We turn our attention now to what is really a complication
of a sexually transmitted infection,
and that is pelvic inflammatory disease.
We would define it as a sexually transmitted infection
which leads to a clinical syndrome of
inflammation from the cervix to the endometrium,
and involving the fallopian tubes
and the contiguous pelvic structures.
It can be quite a serious process.
The numbers are pretty serious as well.
A million women in the United States each year
present with pelvic inflammatory disease.
We call it PID.
You can expect it in about 40% of women
who develop endocervicitis,
and get no treatment,
whether it's due to Neisseria gonorrhoeae
or Chlamydia trachamatis.
The women who are likely to get PID are often teenagers --
three times more than women of the age 25 to 29
women who have multiple sexual partners
someone with a new sexual partner within the previous 30 days,
or frequent sexual intercourse with a single partner.
These are also risky types of behavior
for pelvic inflammatory disease.
There are some other associations some of which, we don't clearly understand,
and one of these is bacterial vaginosis.
Women with this process are more prone to developing PID.
For reasons that are probably a little more obvious,
a woman who has an intrauterine device
is more likely to have organisms track up the genital tract.
Women who douche a lot
also may be subject to pelvic inflammatory disease,
and the process seems to occur during menses.

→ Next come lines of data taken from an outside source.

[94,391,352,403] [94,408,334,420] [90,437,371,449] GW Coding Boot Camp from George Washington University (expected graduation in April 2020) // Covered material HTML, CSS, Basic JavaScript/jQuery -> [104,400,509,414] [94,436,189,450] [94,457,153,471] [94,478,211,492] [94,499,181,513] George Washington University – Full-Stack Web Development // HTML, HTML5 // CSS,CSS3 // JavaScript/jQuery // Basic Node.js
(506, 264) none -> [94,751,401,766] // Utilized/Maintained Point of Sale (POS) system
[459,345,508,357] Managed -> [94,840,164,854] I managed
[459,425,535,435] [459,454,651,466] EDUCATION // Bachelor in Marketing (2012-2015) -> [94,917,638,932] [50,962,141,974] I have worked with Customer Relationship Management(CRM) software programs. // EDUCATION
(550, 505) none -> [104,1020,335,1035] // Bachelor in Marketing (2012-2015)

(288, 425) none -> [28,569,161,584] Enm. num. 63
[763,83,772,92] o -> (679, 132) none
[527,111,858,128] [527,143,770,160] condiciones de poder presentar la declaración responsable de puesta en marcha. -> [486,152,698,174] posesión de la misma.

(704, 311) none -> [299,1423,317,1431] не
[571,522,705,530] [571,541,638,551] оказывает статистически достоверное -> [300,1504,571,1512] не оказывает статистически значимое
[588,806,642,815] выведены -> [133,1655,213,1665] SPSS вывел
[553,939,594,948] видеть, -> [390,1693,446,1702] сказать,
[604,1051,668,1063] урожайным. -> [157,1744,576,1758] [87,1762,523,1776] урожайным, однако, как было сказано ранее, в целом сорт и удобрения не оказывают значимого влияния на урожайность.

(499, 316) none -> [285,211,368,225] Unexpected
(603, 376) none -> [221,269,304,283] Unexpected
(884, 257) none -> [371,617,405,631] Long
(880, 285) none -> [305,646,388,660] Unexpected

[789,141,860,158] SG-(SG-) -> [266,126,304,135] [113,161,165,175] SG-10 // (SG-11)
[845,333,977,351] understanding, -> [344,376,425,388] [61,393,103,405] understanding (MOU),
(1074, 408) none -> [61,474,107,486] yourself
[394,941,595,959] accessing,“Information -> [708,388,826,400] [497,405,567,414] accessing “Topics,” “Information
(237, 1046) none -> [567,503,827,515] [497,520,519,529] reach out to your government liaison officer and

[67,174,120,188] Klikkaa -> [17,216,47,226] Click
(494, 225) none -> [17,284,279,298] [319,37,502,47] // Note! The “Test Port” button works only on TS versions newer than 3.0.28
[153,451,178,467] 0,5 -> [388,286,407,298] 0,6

It's fascinating that women who smoke cigarettes
have an increased incidence of pelvic inflammatory disease
in virtually all studies.
The mechanism is not very clear.
Some speculate that the cigarette smoke
makes the cilia of the fallopian tubes, dysfunctional.
perhaps allowing organisms to move up the fallopian tubes.
And there is an association that's not well explained
with substance abuse and PID.
So the causes of pelvic inflammatory disease
are these notorious pathogens again --
and a wide variety of other bugs as well.
These include anaerobic bacteria,
and it should be pointed out,
that in human beings
life on man and woman is anaerobic.
Anaerobes actually outnumber aerobes,
for example, in the colon, by a thousand to one.
Aerobic Gram-negative rods
other colonic type organisms
and Mycoplasma can be involved.
So very often when you have infection
that's pelvic inflammatory disease,
you actually have mixed organisms on a Gram-stain smear.
So a little about the pathogenesis.
We have direct, canalicular spread of organisms
from the endocervix to the endometrial mucosa
and to the fallopian tubes.
And this is not proven,
but it is speculated that sexually transmitted organisms
like Neisseria gonorrhoeae
cause this inflammation of the tubal mucosa
and they facilitate other organisms,
say, from the GI tract moving up into the female genital tract.
But as I mentioned, the mechanisms are rather poorly understood
but unfortunately, pelvic inflammatory disease
comes with some long-term sequelae, like scarring.
And when the fallopian tubes are scarred
things like ectopic pregnancy can develop.